Assignment: Go through the data and copy each line where the string "自由选择" appears.

Saved data entries:
Segment Open

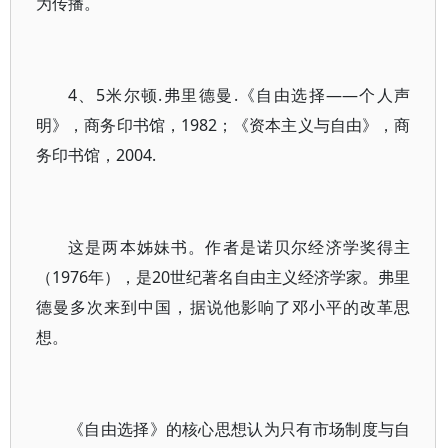
为传播。
4、5米尔顿.弗里德曼.《自由选择——个人声
明》，商务印书馆，1982；《资本主义与自由》，商
务印书馆，2004.
这是两本姊妹书。作者是诺贝尔经济学奖得主
（1976年），是20世纪著名自由主义经济学家。弗里
德曼多次来到中国，据说他影响了邓小平的改革思
想。
《自由选择》的核心思想认为只有市场制度与自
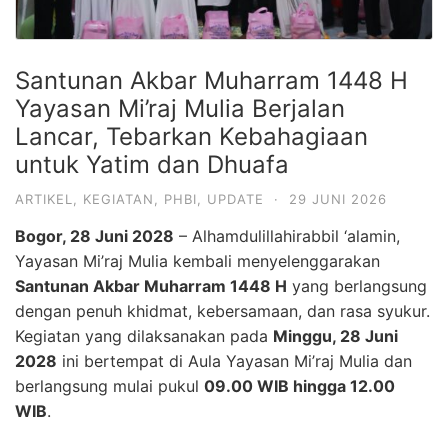
Santunan Akbar Muharram 1448 H
Yayasan Mi’raj Mulia Berjalan
Lancar, Tebarkan Kebahagiaan
untuk Yatim dan Dhuafa
ARTIKEL
,
KEGIATAN
,
PHBI
,
UPDATE
·
29 JUNI 2026
Bogor, 28 Juni 2028
– Alhamdulillahirabbil ‘alamin,
Yayasan Mi’raj Mulia kembali menyelenggarakan
Santunan Akbar Muharram 1448 H
yang berlangsung
dengan penuh khidmat, kebersamaan, dan rasa syukur.
Kegiatan yang dilaksanakan pada
Minggu, 28 Juni
2028
ini bertempat di Aula Yayasan Mi’raj Mulia dan
berlangsung mulai pukul
09.00 WIB hingga 12.00
WIB
.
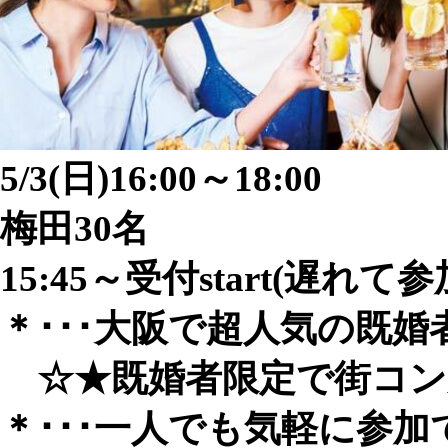
5/3(日)​16:00～18:00
梅田30名
15:45～受付start(遅れて
＊･･･大阪で超人気の既婚
☆★既婚者限定で街コン風友
＊･･･一人でも気軽に参加でき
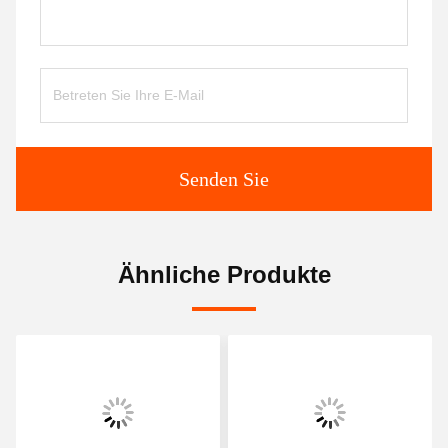
Senden Sie
Ähnliche Produkte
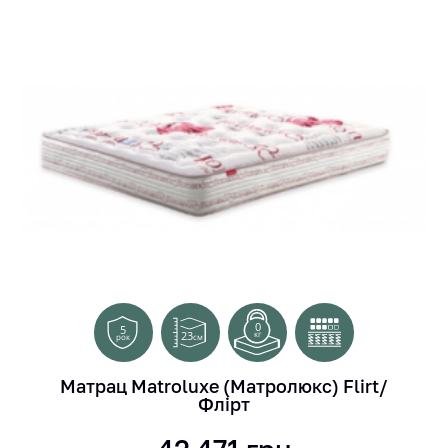
0
5
23
кг
см
рок
Матрац Matroluxe (Матролюкс) Flirt/
Флірт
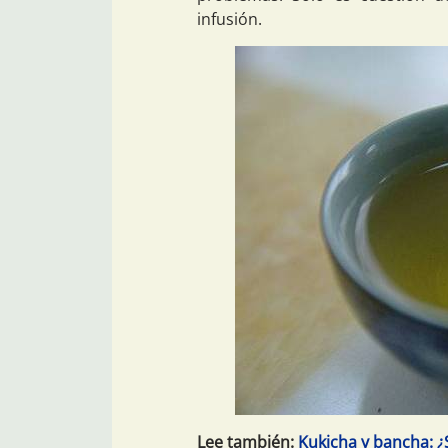
infusión.
Lee también:
Kukicha y bancha: ¿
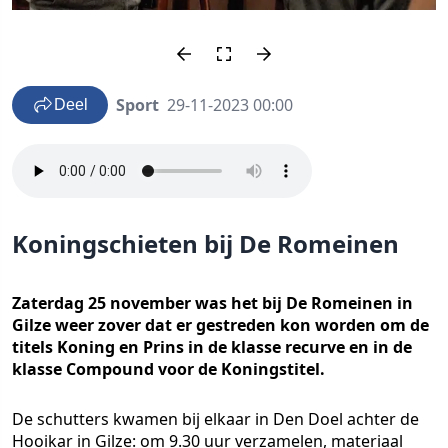
Sport
29-11-2023 00:00
Deel
Koningschieten bij De Romeinen
Zaterdag 25 november was het bij De Romeinen in
Gilze weer zover dat er gestreden kon worden om de
titels Koning en Prins in de klasse recurve en in de
klasse Compound voor de Koningstitel.
De schutters kwamen bij elkaar in Den Doel achter de
Hooikar in Gilze: om 9.30 uur verzamelen, materiaal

Segment Closed

Result for this exercise:
4、5米尔顿.弗里德曼.《自由选择——个人声
《自由选择》的核心思想认为只有市场制度与自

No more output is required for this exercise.